WORK ORDER: Can you update the private endpoints page, starting at the words "Classification decisions to" and stopping after "explicit version/stability caveats.", so that "Integrators" is replaced by "Developers"?

EXCERPT:
------------------------------------------------------------

Private endpoints (classification pending)
The endpoints listed on this page are used by the first-party TrakRF web app but are not currently published in the OpenAPI spec at /api. Their classification — public API, internal-only, or something in between — is a pending platform decision.
Third-party integrations should not depend on these endpoints. If you need functionality not available via the documented public API, email support so we can prioritize exposing the right primitives.
Endpoint list
| Endpoint | Method(s) | Used by | Status | Classification |
|---|---|---|---|---|
/api/v1/auth/login | POST | SPA login form | Undocumented | Pending |
/api/v1/auth/signup | POST | SPA signup form | Undocumented | Pending |
/api/v1/auth/forgot-password | POST | SPA password recovery | Undocumented | Pending |
/api/v1/auth/reset-password | POST | SPA password recovery | Undocumented | Pending |
/api/v1/auth/accept-invite | POST | SPA invite acceptance | Undocumented | Pending |
/api/v1/users/me | GET | SPA user context | Undocumented | Pending |
/api/v1/users/me/current-org | GET | SPA org context | Undocumented | Pending |
/api/v1/orgs | GET | SPA org picker | Undocumented | Pending |
/api/v1/orgs/{id} | GET | SPA org detail | Undocumented | Pending |
/api/v1/orgs/{id}/api-keys | GET, POST, DELETE | Settings → API Keys UI | Undocumented | Pending |
/api/v1/orgs/me | GET | API-key health check | Undocumented | Pending — see response-shape note below |
Response-shape note: /orgs/me
The GET /api/v1/orgs/me endpoint is currently excluded from rate limiting (see Rate limits → Exclusions) and is commonly used as an API-key liveness probe. It has a different response shape from the rest of the v1 API:
{
"id": 123,
"name": "Example Org"
}
Unlike other endpoints — which wrap payloads in a { "data": ... } envelope — this one returns a bare object. If it migrates to the standard envelope, clients keyed on the bare-object shape will break.
If you're using /orgs/me as a health check, prefer to also verify the standard envelope on a "real" endpoint (e.g. GET /api/v1/assets?limit=1) so your checks aren't tied to the current shape.
Classification decisions to come
Each row in the table will be classified over time into one of:
- Public — added to the OpenAPI spec and appearing in the
/apireference. Integrators can rely on it. - Internal — marked private (e.g. via an
X-Internal: truemiddleware header); third parties must not depend on it. - Public-with-caveats — documented publicly with explicit version/stability caveats.
This page tracks the state until those decisions land.

------------------------------------------------------------

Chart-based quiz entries
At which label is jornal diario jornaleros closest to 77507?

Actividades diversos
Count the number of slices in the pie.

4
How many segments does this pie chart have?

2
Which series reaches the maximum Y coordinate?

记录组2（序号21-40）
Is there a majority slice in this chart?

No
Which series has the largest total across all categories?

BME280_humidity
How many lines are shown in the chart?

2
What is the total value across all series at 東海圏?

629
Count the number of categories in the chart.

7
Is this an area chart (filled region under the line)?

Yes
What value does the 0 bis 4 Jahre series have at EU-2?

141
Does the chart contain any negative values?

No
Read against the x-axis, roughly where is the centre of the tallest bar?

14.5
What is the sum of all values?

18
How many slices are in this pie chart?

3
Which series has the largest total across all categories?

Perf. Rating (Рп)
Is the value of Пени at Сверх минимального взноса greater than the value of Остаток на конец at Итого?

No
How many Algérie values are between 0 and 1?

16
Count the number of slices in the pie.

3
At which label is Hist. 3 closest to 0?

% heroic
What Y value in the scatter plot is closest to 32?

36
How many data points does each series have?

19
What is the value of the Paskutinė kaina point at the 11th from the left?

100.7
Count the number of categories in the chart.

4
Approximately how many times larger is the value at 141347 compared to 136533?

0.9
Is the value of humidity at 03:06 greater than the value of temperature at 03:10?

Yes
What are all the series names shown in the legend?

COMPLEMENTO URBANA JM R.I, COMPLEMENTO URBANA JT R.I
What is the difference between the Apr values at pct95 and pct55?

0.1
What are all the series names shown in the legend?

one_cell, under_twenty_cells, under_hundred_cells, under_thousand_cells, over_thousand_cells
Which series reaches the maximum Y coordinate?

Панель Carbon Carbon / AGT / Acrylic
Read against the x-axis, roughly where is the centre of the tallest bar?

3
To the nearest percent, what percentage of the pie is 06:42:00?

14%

------------------------------------------------------------

EXERCISE SOLUTION:
Classification decisions to come
Each row in the table will be classified over time into one of:
- Public — added to the OpenAPI spec and appearing in the
/apireference. Developers can rely on it. - Internal — marked private (e.g. via an
X-Internal: truemiddleware header); third parties must not depend on it. - Public-with-caveats — documented publicly with explicit version/stability caveats.